Dylan has a tendency to dwell on darkness. He talks about being ‘emotionally unavailable’ for a good part of his life, about how one time when he got his heart-broken pretty bad, it felt like ‘someone in his family died.’ His advice: “If you can get away with not thinking too much about anything, then I think your life will be so much better.” Or else put it towards your music. He also said how this hurt served as a sort of creative ‘fuel.’ And while he recognizes the unhealthy aspect of ‘delving into and exploring negative emotions’, he professes, “I dig it man: I like sad shit.”

He adds, “If there’s a sad melody I’m automatically drawn to it. I don’t know if it’s because I’m sad or if it’s because I’m one of those people. It’s like self-inflicted wounds, like making it feel bad so you can feel something.”

This mournful quality is all over the album, and while Dylan’s emotions are also all over the album, he credits his co-producer Trina Shoemaker with giving him some focus. Dylan sings her praises, mentioning the ‘soothing, motherly quality’ of her voice and her lack of ego, all of which results in what Dylan says “really feels like a record.” He also says, “When she left, I was like, ‘man, I miss her.’” He says he absolutely plans to work with her again.

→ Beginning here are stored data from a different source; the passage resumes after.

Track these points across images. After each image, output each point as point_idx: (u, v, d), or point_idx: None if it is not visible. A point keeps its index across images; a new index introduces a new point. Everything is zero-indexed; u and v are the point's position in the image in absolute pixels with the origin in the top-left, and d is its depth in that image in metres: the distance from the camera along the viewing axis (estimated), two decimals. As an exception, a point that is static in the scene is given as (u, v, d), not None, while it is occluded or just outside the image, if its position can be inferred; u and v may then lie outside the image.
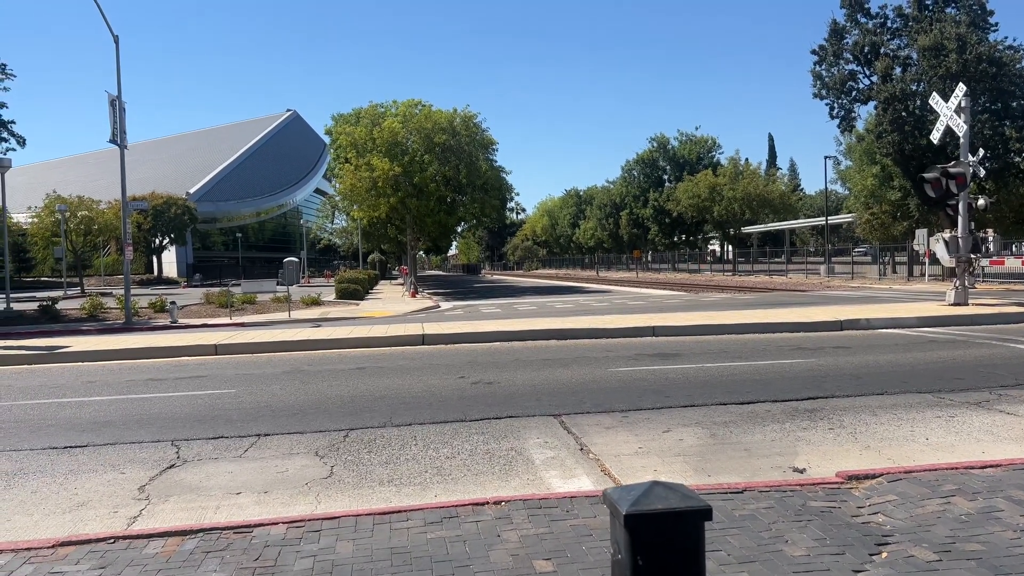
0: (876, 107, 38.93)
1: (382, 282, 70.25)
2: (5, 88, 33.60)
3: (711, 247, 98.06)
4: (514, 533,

Other important influences on the album: spaghetti-western-styled soundtrack music. Namely, Ennio Morricone visa vis The Good, the Bad, and the Ugly. He says he wanted to make a record that would be fun to play live, saying he was starting to get tired of playing the same old chord progressions.

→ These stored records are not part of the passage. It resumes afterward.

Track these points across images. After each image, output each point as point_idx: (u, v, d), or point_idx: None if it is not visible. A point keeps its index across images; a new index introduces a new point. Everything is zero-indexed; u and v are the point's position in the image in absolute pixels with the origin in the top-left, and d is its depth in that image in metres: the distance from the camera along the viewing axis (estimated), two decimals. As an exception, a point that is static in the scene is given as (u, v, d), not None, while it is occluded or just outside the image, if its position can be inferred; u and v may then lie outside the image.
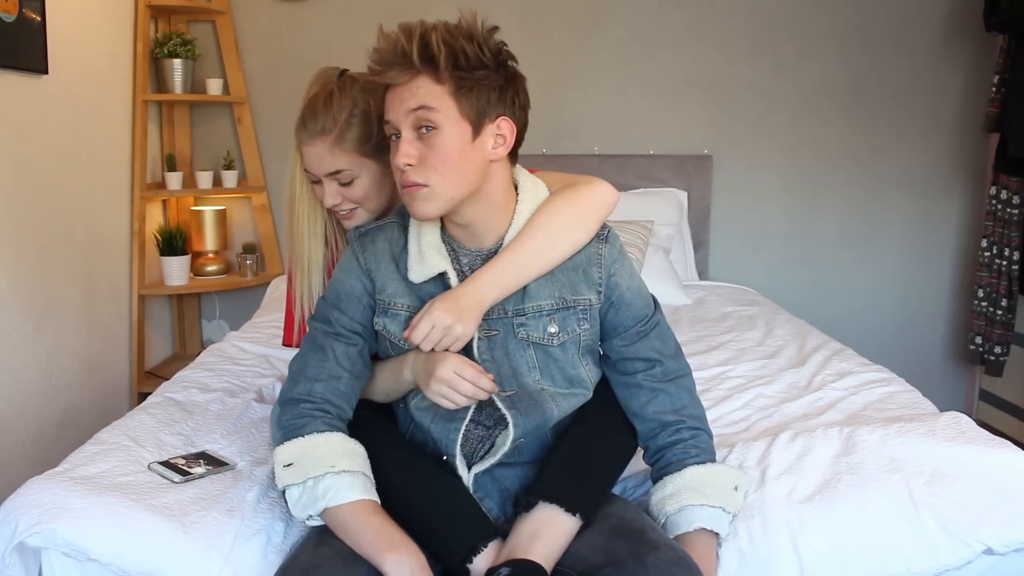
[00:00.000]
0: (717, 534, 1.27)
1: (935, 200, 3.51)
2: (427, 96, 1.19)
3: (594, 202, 1.32)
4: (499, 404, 1.28)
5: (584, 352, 1.34)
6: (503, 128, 1.25)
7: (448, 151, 1.20)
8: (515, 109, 1.26)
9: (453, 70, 1.18)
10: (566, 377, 1.32)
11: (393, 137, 1.24)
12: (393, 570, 1.12)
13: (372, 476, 1.24)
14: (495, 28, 1.24)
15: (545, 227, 1.28)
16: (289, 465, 1.22)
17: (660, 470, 1.33)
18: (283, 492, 1.23)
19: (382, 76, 1.21)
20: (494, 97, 1.22)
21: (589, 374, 1.35)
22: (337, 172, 1.42)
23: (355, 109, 1.40)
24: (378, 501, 1.21)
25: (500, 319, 1.30)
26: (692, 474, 1.29)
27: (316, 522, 1.22)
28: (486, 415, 1.32)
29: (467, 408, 1.29)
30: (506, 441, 1.28)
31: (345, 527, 1.18)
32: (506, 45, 1.25)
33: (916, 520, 1.29)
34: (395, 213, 1.39)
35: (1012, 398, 3.27)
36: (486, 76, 1.21)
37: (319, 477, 1.19)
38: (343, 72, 1.47)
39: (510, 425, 1.27)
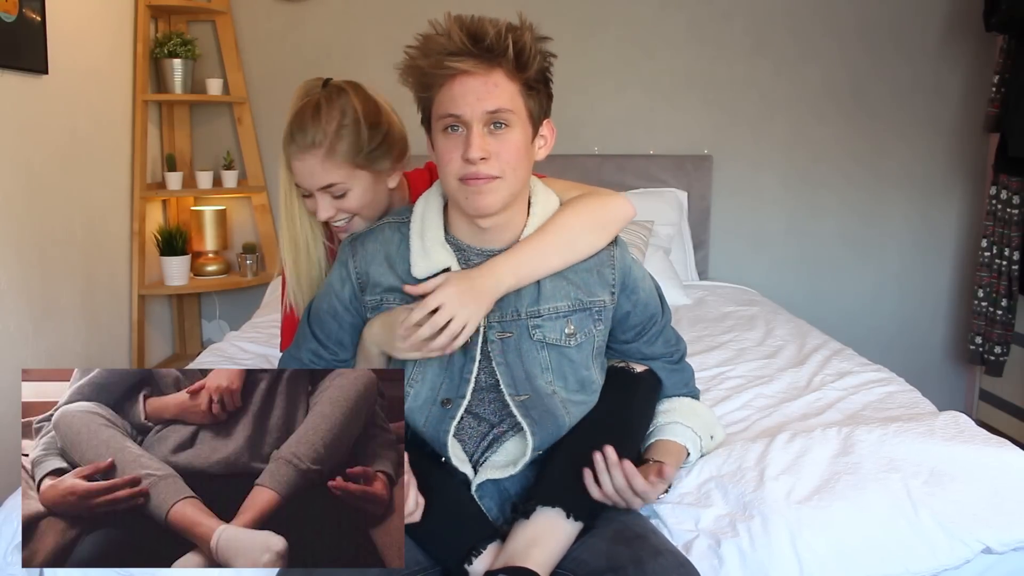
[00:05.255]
0: (688, 452, 1.42)
1: (935, 200, 3.51)
2: (505, 96, 1.20)
3: (615, 214, 1.36)
4: (514, 411, 1.28)
5: (596, 354, 1.35)
6: (546, 131, 1.29)
7: (518, 148, 1.23)
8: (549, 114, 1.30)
9: (525, 71, 1.21)
10: (578, 379, 1.32)
11: (450, 129, 1.22)
12: None
13: None
14: (545, 37, 1.26)
15: (567, 226, 1.31)
16: None
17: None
18: None
19: (457, 64, 1.18)
20: (546, 101, 1.27)
21: (598, 377, 1.36)
22: (330, 186, 1.38)
23: (344, 119, 1.36)
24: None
25: (514, 321, 1.30)
26: (687, 403, 1.46)
27: None
28: (489, 411, 1.32)
29: (456, 407, 1.29)
30: (526, 452, 1.28)
31: None
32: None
33: (915, 519, 1.29)
34: (391, 214, 1.39)
35: (1012, 398, 3.27)
36: (545, 81, 1.25)
37: None
38: (327, 81, 1.42)
39: (528, 435, 1.28)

As far as his audiences go, he has particular love for his crowds in the UK, saying how that listen respectfully, and without talking, during his performances: “Their audiences are just fucking awesome. They’re so… they’re there.” He mentions that he actually feels appreciated by them: “They buy records, and they’re nice; I love playing there.” This is in contrast to US crowds, who turn out in smaller numbers and with less of the unbridled enthusiasm. He says, “It’s hard because my music goes at that medium pace. It’s hard to keep someone’s attention. It’s not like a huge rock and roll show.” Although, he says, his band help him more closely achieve his rock potential (about rocking out: “I don’t care if anyone’s watching, I’ll just look like a wild animal.”), and even encouraged him to include the track ‘Brothers’ on the album, which is unlike anything he’s written previously, describing it as a “strange, alt-country sort of Crosby, Nash, and Young rocker.”

His band, he says, he loves playing with, and that he even grew up with them (having known the bass player since he was 13.). He praises their abilities as musicians, and notes how they enhance his own, making him feel like a sort of electric Neil Young. Whose praises he also sings, identifying himself as a huge Neil Young fan.

On that note: has he had a chance to listen to the new Crazyhorse album?

“I actually have it in my jacket pocket. Somebody gave it to me on the last tour. I probably need to go pull it out and go listen to it. Thanks for reminding me.”

Dylan Leblanc’s latest album Cast the Same Old Shadow is out August 20 via Rough Trade.